■ Exercise data ■
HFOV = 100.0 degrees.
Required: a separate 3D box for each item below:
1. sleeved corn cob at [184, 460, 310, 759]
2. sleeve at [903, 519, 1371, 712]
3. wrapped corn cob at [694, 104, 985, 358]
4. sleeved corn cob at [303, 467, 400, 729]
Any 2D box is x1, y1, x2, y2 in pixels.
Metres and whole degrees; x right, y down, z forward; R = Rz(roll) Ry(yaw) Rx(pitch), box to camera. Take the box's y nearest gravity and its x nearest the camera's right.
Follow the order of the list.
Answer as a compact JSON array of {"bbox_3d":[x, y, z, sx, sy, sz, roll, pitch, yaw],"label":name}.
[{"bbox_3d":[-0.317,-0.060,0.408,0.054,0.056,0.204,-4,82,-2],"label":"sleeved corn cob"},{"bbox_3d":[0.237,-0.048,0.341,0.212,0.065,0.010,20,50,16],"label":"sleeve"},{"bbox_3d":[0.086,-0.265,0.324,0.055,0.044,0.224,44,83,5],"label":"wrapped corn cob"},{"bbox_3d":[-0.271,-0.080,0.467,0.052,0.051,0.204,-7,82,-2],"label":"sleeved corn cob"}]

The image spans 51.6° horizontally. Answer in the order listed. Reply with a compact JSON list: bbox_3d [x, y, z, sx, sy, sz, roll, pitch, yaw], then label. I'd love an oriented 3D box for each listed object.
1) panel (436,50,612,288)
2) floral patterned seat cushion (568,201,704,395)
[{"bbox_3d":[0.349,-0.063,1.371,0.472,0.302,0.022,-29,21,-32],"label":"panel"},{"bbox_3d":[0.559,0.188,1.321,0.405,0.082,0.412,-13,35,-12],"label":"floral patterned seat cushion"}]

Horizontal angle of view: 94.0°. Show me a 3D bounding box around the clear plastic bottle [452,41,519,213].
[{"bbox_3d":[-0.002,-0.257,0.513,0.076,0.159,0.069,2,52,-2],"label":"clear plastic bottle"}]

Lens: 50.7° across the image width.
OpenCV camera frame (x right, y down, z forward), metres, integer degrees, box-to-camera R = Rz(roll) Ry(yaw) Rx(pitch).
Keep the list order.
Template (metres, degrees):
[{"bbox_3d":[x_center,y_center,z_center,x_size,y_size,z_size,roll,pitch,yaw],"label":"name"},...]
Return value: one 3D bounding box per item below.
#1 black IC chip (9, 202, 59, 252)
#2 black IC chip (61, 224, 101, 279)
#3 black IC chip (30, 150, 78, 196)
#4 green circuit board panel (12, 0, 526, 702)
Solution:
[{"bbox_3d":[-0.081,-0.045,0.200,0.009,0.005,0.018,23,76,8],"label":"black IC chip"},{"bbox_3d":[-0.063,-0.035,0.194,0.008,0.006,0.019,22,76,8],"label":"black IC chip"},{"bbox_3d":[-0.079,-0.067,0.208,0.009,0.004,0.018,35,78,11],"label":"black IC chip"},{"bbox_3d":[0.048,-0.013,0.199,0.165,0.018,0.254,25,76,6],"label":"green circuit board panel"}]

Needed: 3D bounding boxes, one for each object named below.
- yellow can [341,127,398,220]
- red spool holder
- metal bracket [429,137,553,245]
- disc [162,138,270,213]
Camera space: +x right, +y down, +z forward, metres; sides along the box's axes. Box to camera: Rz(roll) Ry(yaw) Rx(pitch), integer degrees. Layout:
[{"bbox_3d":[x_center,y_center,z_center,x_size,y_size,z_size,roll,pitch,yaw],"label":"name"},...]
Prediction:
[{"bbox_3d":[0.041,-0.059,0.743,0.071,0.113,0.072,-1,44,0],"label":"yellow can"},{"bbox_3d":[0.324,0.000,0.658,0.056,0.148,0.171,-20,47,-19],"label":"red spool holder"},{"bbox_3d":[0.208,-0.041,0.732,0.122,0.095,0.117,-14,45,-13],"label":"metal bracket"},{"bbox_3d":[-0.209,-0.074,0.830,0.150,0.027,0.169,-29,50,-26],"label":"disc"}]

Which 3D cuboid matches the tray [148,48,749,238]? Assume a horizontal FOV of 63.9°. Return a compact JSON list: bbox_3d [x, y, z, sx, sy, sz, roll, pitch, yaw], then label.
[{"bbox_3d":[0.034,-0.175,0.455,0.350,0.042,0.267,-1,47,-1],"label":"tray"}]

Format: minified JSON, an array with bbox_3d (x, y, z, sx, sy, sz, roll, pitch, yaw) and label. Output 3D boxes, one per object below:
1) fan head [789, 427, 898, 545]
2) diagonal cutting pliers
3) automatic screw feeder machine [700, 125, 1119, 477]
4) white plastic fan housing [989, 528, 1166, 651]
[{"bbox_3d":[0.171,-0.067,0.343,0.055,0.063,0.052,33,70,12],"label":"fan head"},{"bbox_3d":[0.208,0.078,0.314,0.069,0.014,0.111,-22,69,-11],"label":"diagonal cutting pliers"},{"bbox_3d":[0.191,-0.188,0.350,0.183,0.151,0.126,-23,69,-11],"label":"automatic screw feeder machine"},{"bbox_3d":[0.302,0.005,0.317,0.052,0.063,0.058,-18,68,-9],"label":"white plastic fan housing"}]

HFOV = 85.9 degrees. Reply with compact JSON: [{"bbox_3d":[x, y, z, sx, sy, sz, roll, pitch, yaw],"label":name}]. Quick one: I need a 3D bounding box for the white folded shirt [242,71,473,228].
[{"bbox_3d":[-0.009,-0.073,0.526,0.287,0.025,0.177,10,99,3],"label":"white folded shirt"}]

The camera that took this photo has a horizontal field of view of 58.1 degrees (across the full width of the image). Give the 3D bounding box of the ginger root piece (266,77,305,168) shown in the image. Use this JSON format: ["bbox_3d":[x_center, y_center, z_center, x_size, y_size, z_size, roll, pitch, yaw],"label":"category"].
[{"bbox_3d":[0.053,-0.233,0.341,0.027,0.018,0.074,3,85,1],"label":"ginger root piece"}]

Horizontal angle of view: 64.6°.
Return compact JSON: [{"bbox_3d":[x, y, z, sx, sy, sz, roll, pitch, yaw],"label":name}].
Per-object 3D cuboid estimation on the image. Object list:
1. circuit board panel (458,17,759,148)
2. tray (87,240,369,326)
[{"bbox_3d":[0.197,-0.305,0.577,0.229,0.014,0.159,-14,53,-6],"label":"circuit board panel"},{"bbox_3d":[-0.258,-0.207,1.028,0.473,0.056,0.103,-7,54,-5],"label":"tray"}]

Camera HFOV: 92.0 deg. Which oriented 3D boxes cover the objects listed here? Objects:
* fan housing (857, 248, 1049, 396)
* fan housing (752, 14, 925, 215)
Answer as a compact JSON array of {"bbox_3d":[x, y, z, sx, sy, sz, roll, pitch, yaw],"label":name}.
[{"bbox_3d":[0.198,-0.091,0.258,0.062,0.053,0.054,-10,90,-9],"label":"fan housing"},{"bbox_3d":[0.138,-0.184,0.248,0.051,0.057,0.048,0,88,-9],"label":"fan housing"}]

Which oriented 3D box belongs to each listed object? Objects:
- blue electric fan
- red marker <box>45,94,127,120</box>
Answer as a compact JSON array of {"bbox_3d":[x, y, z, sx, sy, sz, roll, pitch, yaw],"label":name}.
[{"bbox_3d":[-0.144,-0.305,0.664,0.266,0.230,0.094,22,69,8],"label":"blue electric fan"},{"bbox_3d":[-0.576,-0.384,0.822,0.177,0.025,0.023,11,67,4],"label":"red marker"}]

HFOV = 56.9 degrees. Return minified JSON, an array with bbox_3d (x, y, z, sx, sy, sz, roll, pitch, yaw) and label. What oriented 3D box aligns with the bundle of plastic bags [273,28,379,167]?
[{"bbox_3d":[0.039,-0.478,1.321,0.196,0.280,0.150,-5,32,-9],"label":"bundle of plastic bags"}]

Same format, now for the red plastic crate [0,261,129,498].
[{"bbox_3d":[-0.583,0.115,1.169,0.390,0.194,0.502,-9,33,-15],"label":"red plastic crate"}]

■ Problem ■
The number of lines in the data that hold "each" must be the entire answer.

■ Result of this exercise ■
4